We repeat: It is not duress for a party to do or threaten to do what it has a legal right to do.

Nor are we persuaded that the prices offered by the Government were substantially below the fair market value of the property at the time of the sale. The various properties were purchased over a period of some five years, and in that time there was great fluctuation in land values, due in part at least to the Korean War. The proof shows that the index of farm prices increased some 362 percent in the period during which these properties were being acquired. The result is that the Government did pay quite a good deal more for property acquired toward the end of the period of acquisitions than it had paid at the beginning. In all instances defendant undertook to pay landowners what it thought the current market value of their property was.

The period of acquisitions was spread over a long time because of a number of things, uncertainty as to the height of the dam to be erected, and, hence, the amount of property to be flooded, Congressional appropriations, etc. Much of the dissatisfaction has arisen from the fact that some landowners received more for their property than others, but this happened because of the increase in market value over the intervening years.

As an illustration of the fact that defendant paid a fair price for the properties purchased, we cite the instance of Mr. Hardgrove's property, one of the plaintiffs. Mr. Hardgrove owned a farm in Canton Valley, which was considered the richest farming area within the project. He was offered $159 an acre for the two tracts which he owned. One tract consisted of 60 acres, and the other of 38.9 acres. The 38.9 acres were appraised at $125 an acre. This was a part of a 320-acre tract of land which Mr. Hardgrove and his partner had bought from the Teague Estate in 1947, about two years prior to its sale to the Government. *208 For this 38.9 acres Hardgrove and his partner had paid $78.25 an acre.

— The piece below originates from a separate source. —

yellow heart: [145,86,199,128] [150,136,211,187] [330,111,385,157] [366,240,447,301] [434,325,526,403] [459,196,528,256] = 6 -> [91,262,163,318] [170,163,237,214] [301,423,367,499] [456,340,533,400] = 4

In the same year in which the property was sold to the Government, Hardgrove bought out his partner's interest in this 38.9 acres for $93.75 an acre. About six months later the Government paid him $125 an acre. Mr. Hardgrove signed the deed after consultation with his lawyer and in his lawyer's office.

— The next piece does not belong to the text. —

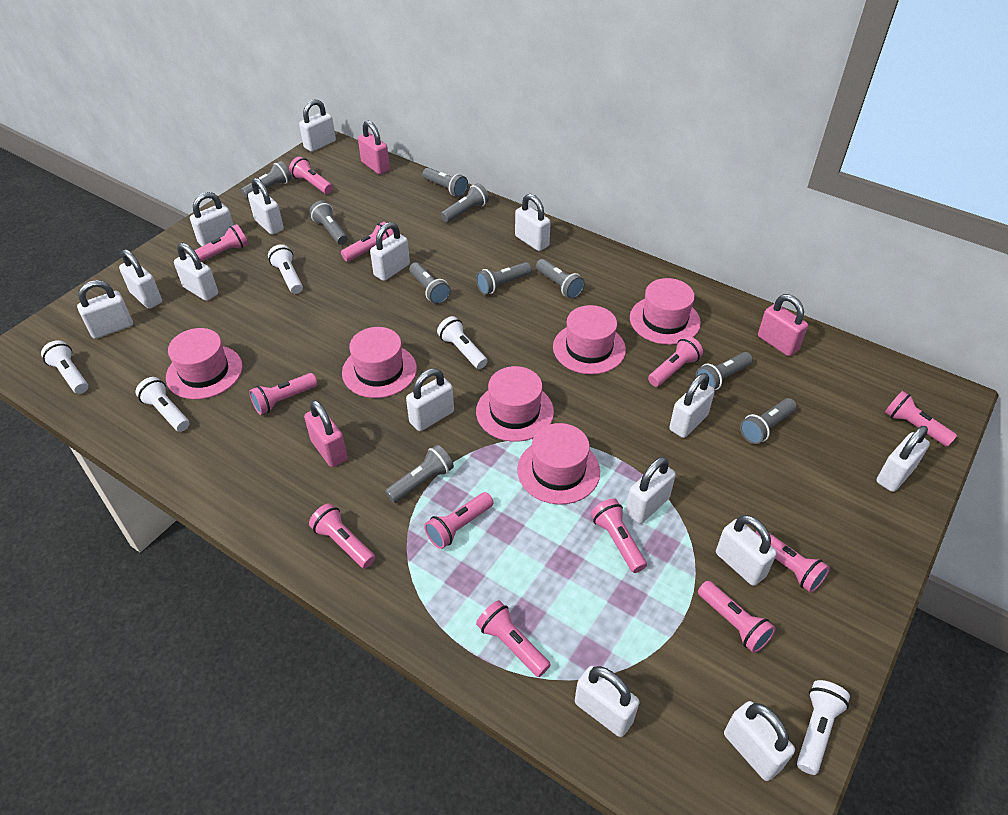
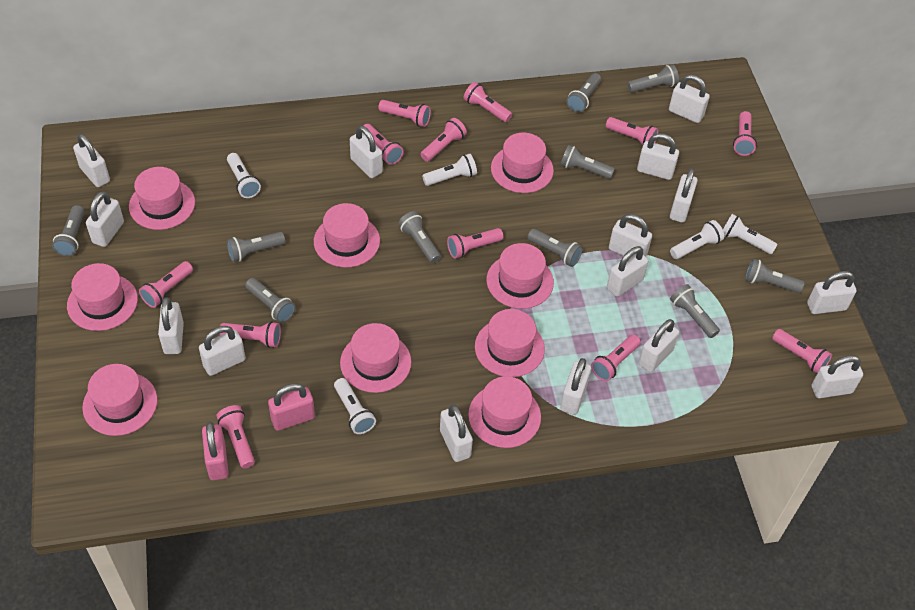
pink hat: [166,328,243,399] [342,327,417,398] [476,366,554,442] [517,423,600,504] [553,305,626,375] [630,278,701,345] = 6 -> [67,263,138,331] [82,364,157,436] [129,167,195,230] [314,203,380,268] [340,323,411,393] [468,376,541,448] [475,309,545,377] [487,243,554,309] [491,133,554,193] = 9
pink padlock: [304,400,348,467] [358,121,390,175] [758,294,808,356] = 3 -> [202,422,229,480] [268,383,315,431] = 2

The sale by Mr. Hardgrove is referred to because Mr. Hardgrove was one of the leading men in the community and had been instrumental in calling a meeting of the property owners to confer with Government agents relative to the sale of their properties.

We do not mean to say that the facts in his case exist in all other cases. Indeed, some of the other landowners in the reservoir area, who refused to execute deeds voluntarily, got considerably more as the result of condemnation proceedings than had been offered them. But whether or not this is so, the recitation of the Government's dealing with Mr. Hardgrove shows that the Government agents were undertaking to deal fairly with the landowners, and their action in his case is by no means exceptional. We are convinced that in all cases they at least tried to act fairly.

The commissioner of this court has dealt in detail with each claim, and makes an ultimate finding in finding 139. In this finding he says:

"Defendant paid the fair market value at the time of sale for the various properties bought from plaintiffs. Prices paid were also comparable as between plaintiffs to the extent of sales made at or about the same time for similar lands. Plaintiffs were offered the full appraised price set after appraisal by qualified agents of defendant. * * *"

He also finds that there was no misrepresentation of material facts, and that the parties executing deeds were not acting under duress. We think the facts found in his report and the evidence introduced fully support these conclusions. We agree with and have adopted his finding including his ultimate finding.

We conclude, therefore, that plaintiffs are not entitled to recover either at law or in equity. Whether or not anything should be paid them as a gratuity rests, of course, within the sole discretion of Congress.

This opinion, together with the findings of fact, which follow, will be certified to the Congress pursuant to Senate Resolution 115, 84th Congress, 1st Session.

JONES, Chief Judge, McLAUGHLIN, District Judge (sitting by designation), and MADDEN, Judge, concur.